Le principali evidenze dell’analisi
La crescita del settore tech. Nel periodo pandemico e post-pandemico, in particolare tra il 2019 e il 2023, si è complessivamente assistito nel Paese a una crescita sia del numero delle imprese dell’area tech, sia dei relativi addetti. Infatti, le imprese operanti nel settore della produzione di software, della consulenza informatica e delle attività connesse sono passate dai circa 271mila addetti del 2019 ai 334mila del 2023, con una crescita del 23% tra i due anni analizzati.
Il software guadagna peso nell’economia nazionale. Il dato è da leggere positivamente: questa crescita ha portato infatti il settore così strategico della produzione di software ad aumentare il proprio peso sull’economia nazionale, passando dal dare lavoro all’1,87% addetti italiani nel 2019 a raggiungere il 2,16% nel 2023. Nello stesso periodo è anche lievemente aumentata la quota di imprese italiane attive in questo settore, che erano lo 0,97% di tutte le imprese italiane nel 2019 e sono diventate l’1,05% nel 2023.

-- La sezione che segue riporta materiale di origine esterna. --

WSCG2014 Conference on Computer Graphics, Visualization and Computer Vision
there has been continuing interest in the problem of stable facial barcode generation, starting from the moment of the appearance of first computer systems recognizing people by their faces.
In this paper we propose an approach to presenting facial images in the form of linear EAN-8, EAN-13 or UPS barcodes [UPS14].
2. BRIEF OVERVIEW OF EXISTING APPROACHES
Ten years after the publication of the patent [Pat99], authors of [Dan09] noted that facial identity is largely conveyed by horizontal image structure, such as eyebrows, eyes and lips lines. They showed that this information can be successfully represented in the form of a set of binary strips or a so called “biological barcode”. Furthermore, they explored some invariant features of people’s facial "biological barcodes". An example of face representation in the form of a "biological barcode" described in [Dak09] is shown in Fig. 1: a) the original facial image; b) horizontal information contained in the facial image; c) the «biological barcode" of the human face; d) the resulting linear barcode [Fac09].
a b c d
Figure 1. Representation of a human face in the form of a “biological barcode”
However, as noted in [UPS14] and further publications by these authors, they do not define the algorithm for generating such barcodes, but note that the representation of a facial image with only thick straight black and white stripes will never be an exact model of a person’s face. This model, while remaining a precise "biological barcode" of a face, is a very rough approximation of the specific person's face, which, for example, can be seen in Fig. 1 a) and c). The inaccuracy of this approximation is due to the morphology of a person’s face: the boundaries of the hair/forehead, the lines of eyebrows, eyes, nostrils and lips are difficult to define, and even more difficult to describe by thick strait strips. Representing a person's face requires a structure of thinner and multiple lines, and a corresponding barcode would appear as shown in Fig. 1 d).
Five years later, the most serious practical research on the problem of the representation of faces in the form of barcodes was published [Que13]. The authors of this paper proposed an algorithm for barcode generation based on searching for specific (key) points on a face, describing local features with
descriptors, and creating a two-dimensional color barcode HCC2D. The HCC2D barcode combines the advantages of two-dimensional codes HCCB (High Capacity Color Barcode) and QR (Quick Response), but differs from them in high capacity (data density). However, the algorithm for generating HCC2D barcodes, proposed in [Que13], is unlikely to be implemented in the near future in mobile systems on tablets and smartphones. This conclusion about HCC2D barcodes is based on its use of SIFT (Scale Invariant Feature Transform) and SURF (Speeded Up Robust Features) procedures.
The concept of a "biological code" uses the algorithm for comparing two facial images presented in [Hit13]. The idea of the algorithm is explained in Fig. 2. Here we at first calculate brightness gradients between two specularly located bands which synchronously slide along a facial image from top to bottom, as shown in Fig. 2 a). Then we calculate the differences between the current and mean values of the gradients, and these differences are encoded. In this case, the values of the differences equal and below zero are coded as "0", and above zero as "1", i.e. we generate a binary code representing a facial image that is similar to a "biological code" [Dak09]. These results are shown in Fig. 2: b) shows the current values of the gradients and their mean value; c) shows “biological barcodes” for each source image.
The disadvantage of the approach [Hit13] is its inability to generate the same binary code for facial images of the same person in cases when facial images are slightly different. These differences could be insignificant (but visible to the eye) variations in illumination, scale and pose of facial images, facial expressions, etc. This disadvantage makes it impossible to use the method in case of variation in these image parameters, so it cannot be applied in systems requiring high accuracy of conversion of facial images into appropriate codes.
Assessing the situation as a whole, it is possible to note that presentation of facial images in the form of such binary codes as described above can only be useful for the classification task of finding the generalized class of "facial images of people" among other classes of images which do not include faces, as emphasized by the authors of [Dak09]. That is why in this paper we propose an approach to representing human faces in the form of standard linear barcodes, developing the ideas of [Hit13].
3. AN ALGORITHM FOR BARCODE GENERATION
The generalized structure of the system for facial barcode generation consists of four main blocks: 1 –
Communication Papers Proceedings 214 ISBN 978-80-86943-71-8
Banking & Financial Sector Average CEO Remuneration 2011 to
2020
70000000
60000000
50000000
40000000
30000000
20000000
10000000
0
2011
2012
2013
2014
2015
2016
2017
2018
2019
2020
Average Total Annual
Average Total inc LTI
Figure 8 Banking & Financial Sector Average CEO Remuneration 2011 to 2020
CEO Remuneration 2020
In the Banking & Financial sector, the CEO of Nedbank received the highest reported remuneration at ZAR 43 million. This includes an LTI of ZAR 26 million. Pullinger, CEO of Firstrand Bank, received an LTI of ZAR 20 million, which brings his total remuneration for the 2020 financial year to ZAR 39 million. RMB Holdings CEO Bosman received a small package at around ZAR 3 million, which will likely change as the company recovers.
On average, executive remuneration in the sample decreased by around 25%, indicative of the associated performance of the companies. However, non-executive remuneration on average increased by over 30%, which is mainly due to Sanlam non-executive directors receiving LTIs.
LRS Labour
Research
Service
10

L’Italia è ancorata a settori a bassa produttività. I numeri appena menzionati, benché positivi, vanno però letti con una consapevolezza: questi miglioramenti sono molto contenuti e non affatto sufficienti per modificare strutturalmente la produttività del Paese e spostare il tessuto economico verso una maggiore capacità di generare reddito. La struttura produttiva dell’Italia rimane infatti ancora eccessivamente concentrata su settori con margini ridotti, una dimensione media delle aziende molto contenuta e scarsa capacità di generare “lavori di alta qualità”, cioè in grado di assicurare redditi elevati e forte crescita personale. È un esempio di ciò il fatto che l’Italia tra 26 Paesi europei è quinta per lavoratori impiegati nei settori della ristorazione e dell’alberghiero (in cui la stagionalità del lavoro è elevata e le elevate professionalità spesso trovano scarsa valorizzazione), mentre è solo al 16° posto su 19 Paesi (quelli per cui sono disponibili i dati più recenti) per quota di occupati nel settore della programmazione e consulenza informatica e delle attività connesse.
L’Europa corre più veloce nei settori tech. Nel frattempo, gli altri Paesi corrono: se guardiamo quello che è successo in un periodo più esteso per cui abbiamo i dati – tra il 2015 e il 2022 – la crescita dell’occupazione in Italia nei settori Tech è stata del 24%, mentre nella media dell’Unione Europea del 49%. A ciò è conseguita una perdita di peso dell’Italia nel continente: nel 2015, l’Italia rappresentava il 13% degli addetti al settore software e consulenza informatica dell’intera UE. Nel 2022, siamo scesi al 10%.
Questi dati danno una misura di come il nostro Paese, in cui per ogni azienda attiva nel settore della produzione software e della consulenza informatica ci sono ben 12 aziende attive nel settore della ristorazione, debba adottare politiche per muovere verso una struttura produttiva più competitiva e ad alto valore aggiunto. È un passaggio fondamentale per aumentare la qualità del suo mercato del lavoro.